There are rules (mostly defined after the fact) to composing in the classical sonata-allegro style, but I doubt Charlie Parker needed to know them.
(Which isn’t to say jazz musicians don’t follow rules, by the way — they do, with extreme rigor, but they’re not the same ones.)
Just a test … subsititute Jennifer Lawrence in SLP with let’s say, Rashida Jones, and leave the same reviews. Is Jones billing above or below the title? Is she lead or supporting?
Also, on the record as hating the name “Maya” for Chastain’s character in ZDT.
Those rules are pretty solid. They’re the essence of drama. But if all you’re after is cool visuals and great lighting perhaps they may seem quaint. Not that there is anything wrong with that. Cinema can be many things. But in order to break those rules you have to understand how they work and why. I’ve been in screenwriting classes where people justified they’re bad writing by pointing to Kubrick or Tarantino without understanding that those guys follow those rules.
And motivations don’t always have to be big and important. They can be very simple. In fact, most of the time simple is better.
“I’ve been in screenwriting classes where people justified *they’re bad writing by pointing to Kubrick or Tarantino without understanding that those guys follow those rules.”
*”their”
Serves me right for criticizing anybody’s bad writing.
Watched SLP last night, and thought it was good, but I felt underwhelmed compared to the reviews out there. Lots of good moments but the sum of them is not great.
The last 20 mins or so were pretty much the best part.
“particularly about the flatness of Jessica Chastain’s character Maya. Kris Tapley called the character a machine. No emotional range.”
This was a particularly hot debate back in my film classes in college.
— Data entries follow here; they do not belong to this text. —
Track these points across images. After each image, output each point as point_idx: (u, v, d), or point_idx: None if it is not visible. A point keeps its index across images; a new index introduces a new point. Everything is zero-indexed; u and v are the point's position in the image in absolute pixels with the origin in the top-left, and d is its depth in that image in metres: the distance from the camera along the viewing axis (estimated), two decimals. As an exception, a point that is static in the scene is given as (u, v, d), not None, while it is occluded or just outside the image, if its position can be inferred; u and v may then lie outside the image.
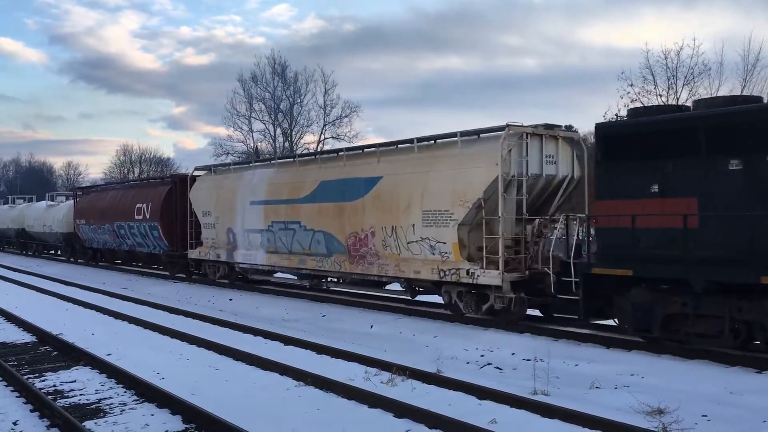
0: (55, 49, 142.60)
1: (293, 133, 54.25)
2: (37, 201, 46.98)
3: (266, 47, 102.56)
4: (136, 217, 26.85)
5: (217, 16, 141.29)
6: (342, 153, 18.30)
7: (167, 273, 27.36)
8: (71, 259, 36.64)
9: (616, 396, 9.03)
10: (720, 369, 10.22)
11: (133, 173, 79.01)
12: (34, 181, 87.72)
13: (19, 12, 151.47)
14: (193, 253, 23.79)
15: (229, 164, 24.23)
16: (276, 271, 20.82)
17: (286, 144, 53.98)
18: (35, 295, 21.77)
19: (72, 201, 36.64)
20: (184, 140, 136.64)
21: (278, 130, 54.40)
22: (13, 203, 49.11)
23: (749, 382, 9.54)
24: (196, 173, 24.81)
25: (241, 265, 21.49)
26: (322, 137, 53.57)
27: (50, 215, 37.85)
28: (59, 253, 40.84)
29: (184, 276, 25.75)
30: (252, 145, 54.63)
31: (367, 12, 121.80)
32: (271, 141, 54.50)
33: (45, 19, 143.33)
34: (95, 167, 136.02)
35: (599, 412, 7.82)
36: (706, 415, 8.08)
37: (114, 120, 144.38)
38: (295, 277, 20.35)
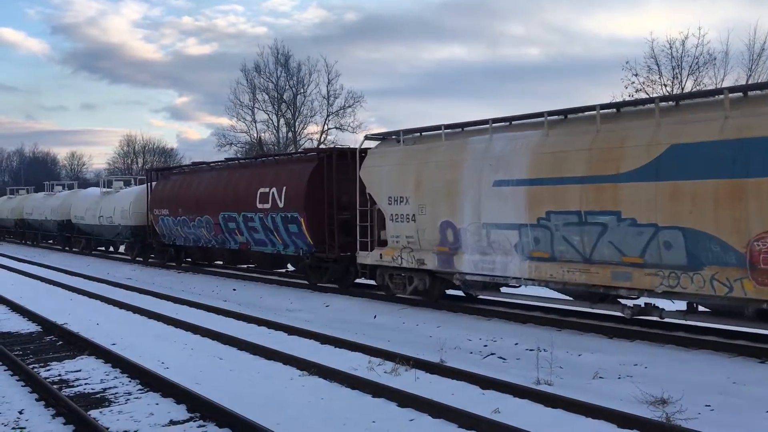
0: (57, 39, 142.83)
1: (296, 123, 54.28)
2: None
3: (268, 37, 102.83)
4: (260, 206, 19.63)
5: (219, 5, 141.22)
6: (721, 96, 10.78)
7: (304, 281, 19.94)
8: (138, 259, 29.63)
9: (619, 386, 9.05)
10: (723, 359, 10.22)
11: (137, 164, 79.14)
12: (38, 171, 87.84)
13: (20, 2, 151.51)
14: (367, 257, 16.62)
15: (438, 127, 15.44)
16: (530, 285, 13.65)
17: (290, 134, 54.01)
18: (40, 285, 21.83)
19: (141, 187, 29.66)
20: (186, 130, 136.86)
21: (281, 120, 54.44)
22: (51, 190, 42.35)
23: (752, 372, 9.54)
24: (367, 144, 17.42)
25: (468, 277, 14.42)
26: (326, 127, 53.61)
27: (110, 204, 30.52)
28: (112, 249, 35.21)
29: (335, 287, 18.76)
30: (255, 135, 54.72)
31: (369, 1, 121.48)
32: (274, 131, 54.57)
33: (46, 9, 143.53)
34: (99, 158, 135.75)
35: (602, 402, 7.84)
36: (709, 405, 8.09)
37: (116, 110, 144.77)
38: (570, 298, 13.45)
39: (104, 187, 34.33)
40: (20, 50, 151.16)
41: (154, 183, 27.17)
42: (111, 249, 35.50)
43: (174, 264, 26.64)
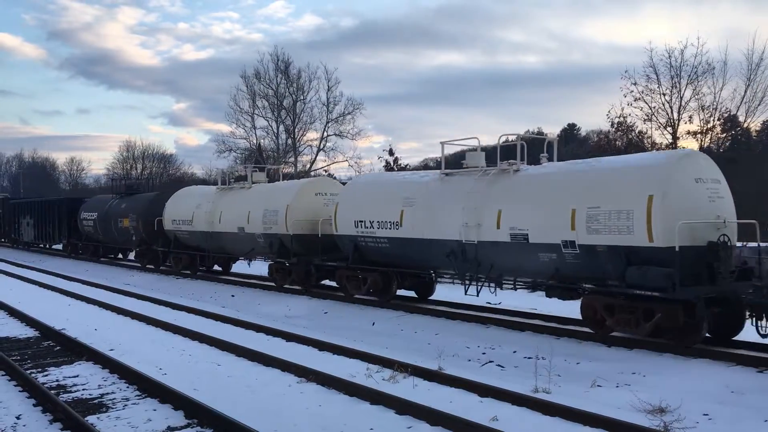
0: (53, 44, 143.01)
1: (296, 130, 54.33)
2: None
3: (264, 43, 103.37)
4: None
5: (214, 12, 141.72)
6: None
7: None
8: None
9: (617, 394, 9.04)
10: (721, 368, 10.21)
11: (136, 170, 79.10)
12: (37, 176, 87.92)
13: (17, 7, 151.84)
14: None
15: None
16: None
17: (289, 141, 54.06)
18: (38, 291, 21.80)
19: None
20: (184, 136, 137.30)
21: (281, 127, 54.49)
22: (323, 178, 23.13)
23: (750, 381, 9.54)
24: None
25: None
26: (325, 134, 53.66)
27: None
28: None
29: None
30: (255, 141, 54.75)
31: (364, 7, 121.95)
32: (273, 138, 54.62)
33: (43, 15, 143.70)
34: (97, 163, 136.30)
35: (600, 410, 7.84)
36: (707, 414, 8.09)
37: (113, 116, 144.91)
38: None
39: None
40: (17, 55, 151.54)
41: None
42: None
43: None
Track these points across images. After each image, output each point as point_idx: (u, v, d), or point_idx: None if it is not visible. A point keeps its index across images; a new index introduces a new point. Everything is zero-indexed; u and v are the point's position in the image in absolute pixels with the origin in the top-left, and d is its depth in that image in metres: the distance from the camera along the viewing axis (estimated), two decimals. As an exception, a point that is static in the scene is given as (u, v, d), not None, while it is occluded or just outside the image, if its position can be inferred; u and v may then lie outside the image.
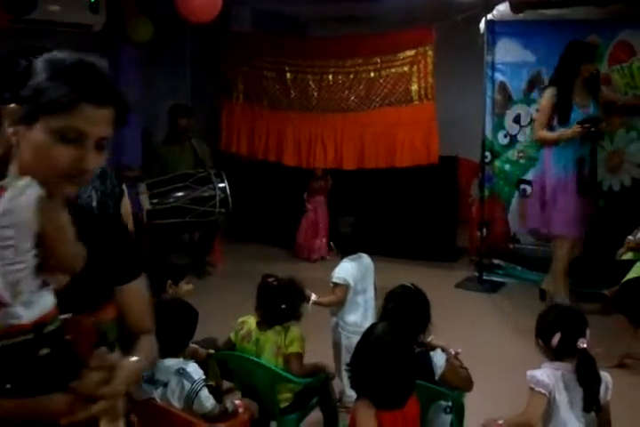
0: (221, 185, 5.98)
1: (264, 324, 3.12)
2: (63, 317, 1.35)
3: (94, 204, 2.41)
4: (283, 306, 3.07)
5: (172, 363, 2.66)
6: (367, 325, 3.63)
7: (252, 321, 3.16)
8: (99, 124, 1.31)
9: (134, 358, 1.44)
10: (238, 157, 6.79)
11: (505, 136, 6.01)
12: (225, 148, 6.75)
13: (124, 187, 2.69)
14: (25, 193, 1.19)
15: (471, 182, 6.52)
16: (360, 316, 3.70)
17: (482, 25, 5.89)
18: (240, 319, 3.26)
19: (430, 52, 5.82)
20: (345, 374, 3.63)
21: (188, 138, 6.33)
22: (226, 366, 3.22)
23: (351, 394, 3.61)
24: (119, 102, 1.34)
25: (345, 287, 3.63)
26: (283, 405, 3.08)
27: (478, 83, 5.96)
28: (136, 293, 1.59)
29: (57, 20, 5.58)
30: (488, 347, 4.27)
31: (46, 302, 1.31)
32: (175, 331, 2.69)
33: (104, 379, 1.28)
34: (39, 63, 1.31)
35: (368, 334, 2.43)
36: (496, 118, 6.02)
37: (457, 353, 2.81)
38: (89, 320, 1.42)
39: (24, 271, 1.23)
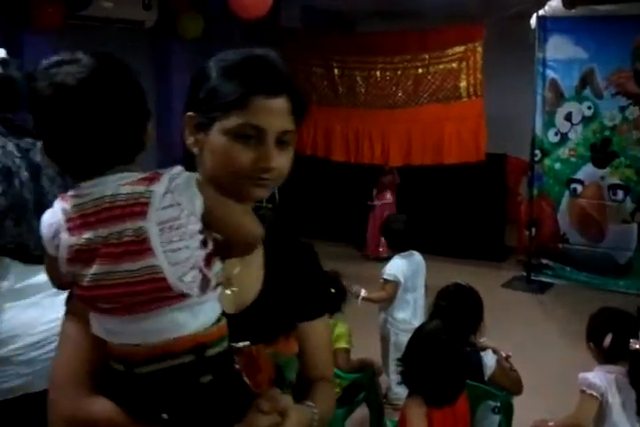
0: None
1: None
2: (240, 344, 1.17)
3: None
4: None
5: None
6: (416, 322, 3.65)
7: None
8: (274, 117, 1.20)
9: (309, 408, 1.25)
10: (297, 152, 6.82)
11: (556, 134, 5.93)
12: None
13: None
14: (181, 176, 1.09)
15: (520, 181, 6.45)
16: (409, 313, 3.70)
17: (533, 21, 5.82)
18: None
19: (479, 49, 5.77)
20: (392, 371, 3.65)
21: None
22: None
23: (398, 391, 3.63)
24: (292, 90, 1.22)
25: (395, 284, 3.63)
26: (330, 400, 3.09)
27: (528, 80, 5.89)
28: (320, 333, 1.40)
29: (110, 16, 5.68)
30: (535, 348, 4.22)
31: (213, 311, 1.13)
32: None
33: (272, 425, 1.12)
34: (211, 65, 1.24)
35: (420, 331, 2.43)
36: (546, 116, 5.94)
37: (508, 356, 2.79)
38: (267, 352, 1.21)
39: (189, 261, 1.07)
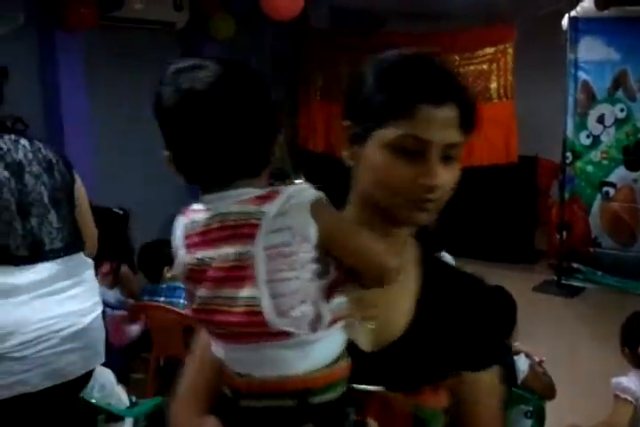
0: (298, 181, 6.02)
1: None
2: (373, 388, 1.02)
3: (46, 200, 2.09)
4: None
5: None
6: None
7: None
8: (440, 128, 1.05)
9: None
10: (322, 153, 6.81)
11: (587, 136, 5.86)
12: (302, 144, 6.81)
13: (75, 174, 2.28)
14: (299, 195, 0.97)
15: (551, 183, 6.39)
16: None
17: (564, 22, 5.76)
18: None
19: (510, 50, 5.73)
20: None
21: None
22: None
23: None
24: (461, 99, 1.07)
25: None
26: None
27: (560, 81, 5.83)
28: (486, 388, 1.14)
29: (142, 17, 5.73)
30: (566, 352, 4.18)
31: (328, 351, 0.99)
32: None
33: None
34: (368, 68, 1.12)
35: None
36: (578, 118, 5.87)
37: (541, 361, 2.77)
38: (406, 402, 1.04)
39: (298, 294, 0.94)
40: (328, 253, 0.97)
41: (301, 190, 0.98)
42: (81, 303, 2.16)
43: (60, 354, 2.08)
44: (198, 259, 0.99)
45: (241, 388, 0.99)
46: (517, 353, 2.76)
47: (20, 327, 2.01)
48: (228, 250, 0.96)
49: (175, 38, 6.21)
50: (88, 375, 2.26)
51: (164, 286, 3.85)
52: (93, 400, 2.67)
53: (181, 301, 3.78)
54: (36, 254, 2.06)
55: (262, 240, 0.94)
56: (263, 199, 0.97)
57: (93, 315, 2.19)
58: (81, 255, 2.21)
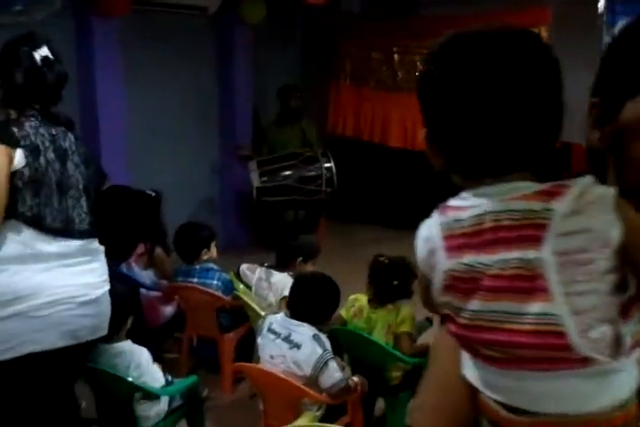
0: (327, 165, 6.07)
1: (375, 301, 3.17)
2: None
3: (81, 187, 2.40)
4: (394, 282, 3.11)
5: (309, 328, 2.83)
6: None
7: (363, 299, 3.22)
8: None
9: None
10: (351, 138, 6.81)
11: (621, 122, 5.77)
12: (332, 129, 6.81)
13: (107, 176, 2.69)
14: (593, 191, 0.81)
15: (584, 169, 6.31)
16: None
17: (601, 4, 5.66)
18: (351, 297, 3.32)
19: (545, 33, 5.64)
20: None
21: (298, 118, 6.42)
22: (336, 341, 3.30)
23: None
24: None
25: None
26: (392, 383, 3.12)
27: (595, 65, 5.72)
28: None
29: (175, 2, 5.76)
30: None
31: (628, 382, 0.83)
32: (320, 302, 2.91)
33: None
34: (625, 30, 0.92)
35: None
36: (613, 102, 5.78)
37: None
38: None
39: (597, 311, 0.79)
40: (627, 261, 0.79)
41: (593, 185, 0.81)
42: (95, 277, 2.42)
43: (75, 317, 2.33)
44: (465, 264, 0.84)
45: (510, 425, 0.84)
46: None
47: (40, 291, 2.25)
48: (508, 255, 0.80)
49: (207, 23, 6.25)
50: (92, 343, 2.49)
51: (197, 267, 3.91)
52: (130, 379, 2.74)
53: (214, 282, 3.84)
54: (66, 230, 2.33)
55: (551, 244, 0.79)
56: (548, 195, 0.81)
57: (103, 290, 2.45)
58: (97, 241, 2.50)
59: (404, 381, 3.14)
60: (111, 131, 5.29)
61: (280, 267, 3.75)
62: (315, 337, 2.78)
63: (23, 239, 2.23)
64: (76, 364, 2.47)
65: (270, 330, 2.88)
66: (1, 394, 2.35)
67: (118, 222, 4.05)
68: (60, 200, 2.30)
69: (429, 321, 3.27)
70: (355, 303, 3.23)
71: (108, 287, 2.47)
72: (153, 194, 4.23)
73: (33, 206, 2.23)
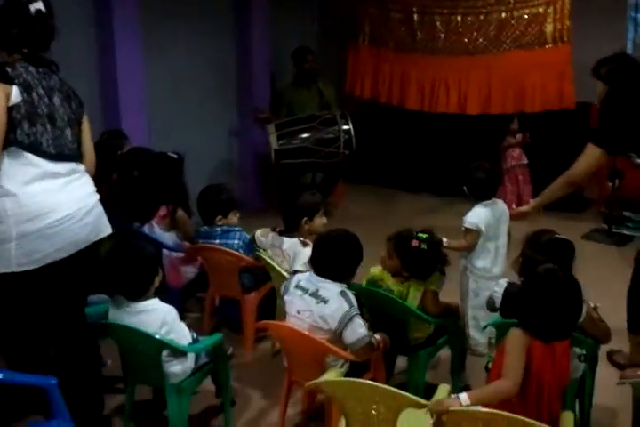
0: (346, 127, 6.04)
1: (402, 276, 3.15)
2: None
3: (65, 119, 2.74)
4: (432, 271, 3.12)
5: (337, 285, 2.86)
6: (496, 270, 3.66)
7: (385, 276, 3.18)
8: None
9: None
10: (369, 100, 6.74)
11: (644, 82, 5.68)
12: (349, 90, 6.75)
13: (84, 110, 2.93)
14: None
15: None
16: (489, 261, 3.70)
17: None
18: (371, 273, 3.26)
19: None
20: (470, 317, 3.68)
21: (314, 80, 6.39)
22: (358, 300, 3.34)
23: (475, 337, 3.67)
24: None
25: (476, 233, 3.62)
26: (413, 343, 3.16)
27: (619, 25, 5.64)
28: None
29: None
30: (615, 300, 4.17)
31: None
32: (343, 259, 2.91)
33: None
34: None
35: (539, 270, 2.44)
36: (637, 63, 5.69)
37: (596, 307, 2.79)
38: None
39: None
40: None
41: None
42: (88, 189, 2.83)
43: (82, 226, 2.73)
44: None
45: None
46: None
47: (58, 207, 2.65)
48: None
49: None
50: (98, 243, 2.89)
51: (218, 229, 3.93)
52: (157, 336, 2.79)
53: (235, 241, 3.87)
54: (60, 154, 2.69)
55: None
56: None
57: (96, 197, 2.86)
58: (82, 164, 2.85)
59: (425, 341, 3.18)
60: (131, 96, 5.27)
61: (289, 231, 3.71)
62: (342, 293, 2.82)
63: (30, 162, 2.59)
64: (88, 264, 2.86)
65: (298, 286, 2.92)
66: (22, 300, 2.81)
67: (141, 184, 4.08)
68: (52, 130, 2.66)
69: (442, 272, 3.23)
70: (380, 283, 3.18)
71: (97, 196, 2.87)
72: (175, 156, 4.25)
73: (30, 135, 2.58)
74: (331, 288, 2.84)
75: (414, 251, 3.07)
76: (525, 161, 6.38)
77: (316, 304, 2.82)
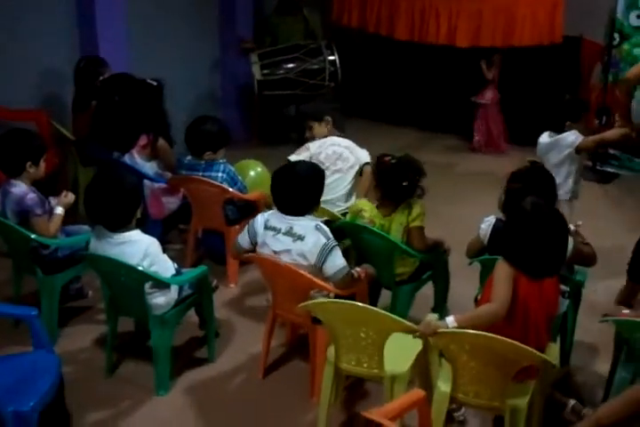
0: (331, 58, 5.88)
1: (385, 206, 3.10)
2: None
3: None
4: (404, 183, 3.04)
5: (309, 219, 2.81)
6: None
7: (369, 207, 3.13)
8: None
9: None
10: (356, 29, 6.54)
11: (638, 17, 5.56)
12: (336, 19, 6.52)
13: None
14: None
15: (594, 66, 6.14)
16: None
17: None
18: (354, 205, 3.25)
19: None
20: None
21: (299, 8, 6.18)
22: (342, 235, 3.32)
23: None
24: None
25: None
26: (399, 278, 3.15)
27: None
28: None
29: None
30: (599, 236, 4.18)
31: None
32: (306, 192, 2.85)
33: None
34: None
35: (522, 206, 2.39)
36: (630, -5, 5.54)
37: (577, 225, 2.76)
38: None
39: None
40: None
41: None
42: None
43: None
44: None
45: None
46: None
47: None
48: None
49: None
50: None
51: (202, 162, 3.82)
52: (140, 268, 2.75)
53: (219, 174, 3.78)
54: None
55: None
56: None
57: None
58: None
59: (410, 276, 3.17)
60: (111, 23, 5.07)
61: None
62: (317, 227, 2.77)
63: None
64: None
65: (268, 227, 2.84)
66: None
67: (120, 112, 3.95)
68: None
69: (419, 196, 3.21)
70: (363, 214, 3.12)
71: None
72: (154, 83, 4.10)
73: None
74: (304, 224, 2.79)
75: (385, 166, 3.07)
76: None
77: (293, 242, 2.77)
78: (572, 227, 2.72)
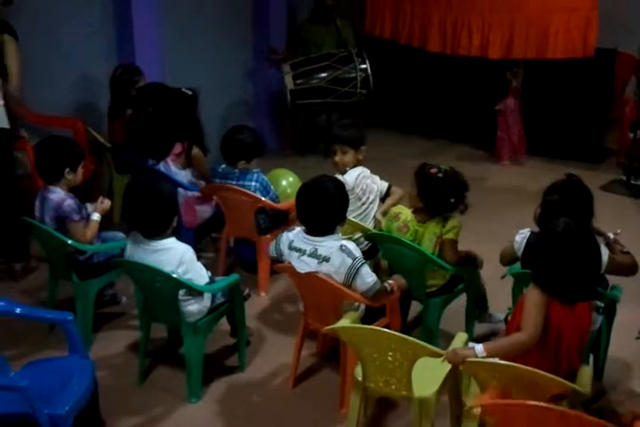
0: (363, 66, 5.90)
1: (423, 214, 3.09)
2: None
3: None
4: (452, 200, 3.03)
5: (334, 240, 2.78)
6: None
7: (407, 212, 3.14)
8: None
9: None
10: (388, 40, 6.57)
11: (674, 29, 5.52)
12: (369, 30, 6.56)
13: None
14: None
15: (628, 79, 6.09)
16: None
17: None
18: (393, 209, 3.27)
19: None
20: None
21: (332, 17, 6.20)
22: (374, 245, 3.33)
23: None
24: None
25: None
26: (429, 290, 3.15)
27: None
28: None
29: None
30: (634, 252, 4.15)
31: None
32: (331, 210, 2.80)
33: None
34: None
35: (553, 229, 2.35)
36: (667, 9, 5.50)
37: (617, 234, 2.73)
38: None
39: None
40: None
41: None
42: None
43: None
44: None
45: None
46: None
47: None
48: None
49: None
50: None
51: (236, 170, 3.85)
52: (174, 275, 2.78)
53: (252, 183, 3.81)
54: None
55: None
56: None
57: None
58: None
59: (441, 289, 3.16)
60: (145, 31, 5.14)
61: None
62: (342, 248, 2.71)
63: None
64: None
65: (292, 248, 2.83)
66: None
67: (155, 120, 4.00)
68: None
69: (461, 212, 3.13)
70: (400, 217, 3.14)
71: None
72: (189, 92, 4.15)
73: None
74: (329, 246, 2.75)
75: (431, 178, 3.03)
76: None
77: (318, 264, 2.75)
78: (611, 235, 2.69)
Titanic notwithstanding, Bigelow and Cameron both seem to be “guilty” of writing/directing their female leads in this way (JLC and Bassett for the former, Linda Hamilton and Sigourney Weaver for the latter). Wasn’t Ellen Ripley’s (eventual) return in Aliens originally conceived for an original male character?
Is that really “progress?” Do we really need to completely desexualize female characters (in turn, de-emphasizing their core femininity) in order for them to give “strong” performances (or — perhaps more accurately — for us to allow ourselves to recognize and praise the performance as “strong?”)? Is Chastain’s character in ZDT somehow “stronger” for embracing qualities that we generally associate with modern masculinity than her character in, say, Tree of Life or Take Shelter?
I don’t have the answers to any of these questions now any more than I did back then. And, to be fair, it does sound like the flick takes a skeptical (or at the very least, agnostic) view of her character’s decision to behave like a single-minded obsessive at the expense of her humanity.
Anyway, I’m really looking forward to it.
Lex,
Given your POV outlined in comment #17, I’m rather curious what you thoughts are on Cloud Atlas, Life of Pi, or maybe even Samsara?
scylax: what’s a sane person like you doing in these parts? seriously, thanks for pointing out the oldest rule of all: in order to bend or break em you gotta know. and also: simple isn’t stupid. it can actually be quite brilliant, IF you got something to say.
Raising_Kaned says … Is that really “progress?” Do we really need to completely desexualize female characters (in turn, de-emphasizing their core femininity) in order for them to give “strong” performances …
When people were cheering Bigelow as the first female to win the directing Oscar for The Hurt Locker I made a similar comment questioning the relevancy of awarding it to a woman for a making a distinctly masculine genre film. I remember a comment followed saying something like “who would I prefer, someone like Jane Campion or Penny Marshall” … and at the time, I thought yes. Maybe it was just as important to award it for a film with a decidedly female point of view. Maybe ZDT is the film Bigelow should (and maybe will) win an Oscar for.
“Watched SLP last night, and thought it was good, but I felt underwhelmed compared to the reviews out there. Lots of good moments but the sum of them is not great. The last 20 mins or so were pretty much the best part.”
Wow… TOTALLY disagree. Liked it overall, particularly any scene where Cooper was put in his place by Lawrence (example: their first meeting over family dinner). But it was the last 20 minutes for me where it got totally predictable, familiar, and generic. I expected more from DOR than getting literally every single character from earlier in the film to magically show up for the climactic scene. (What, was the kid with the camera unavailable that day?!)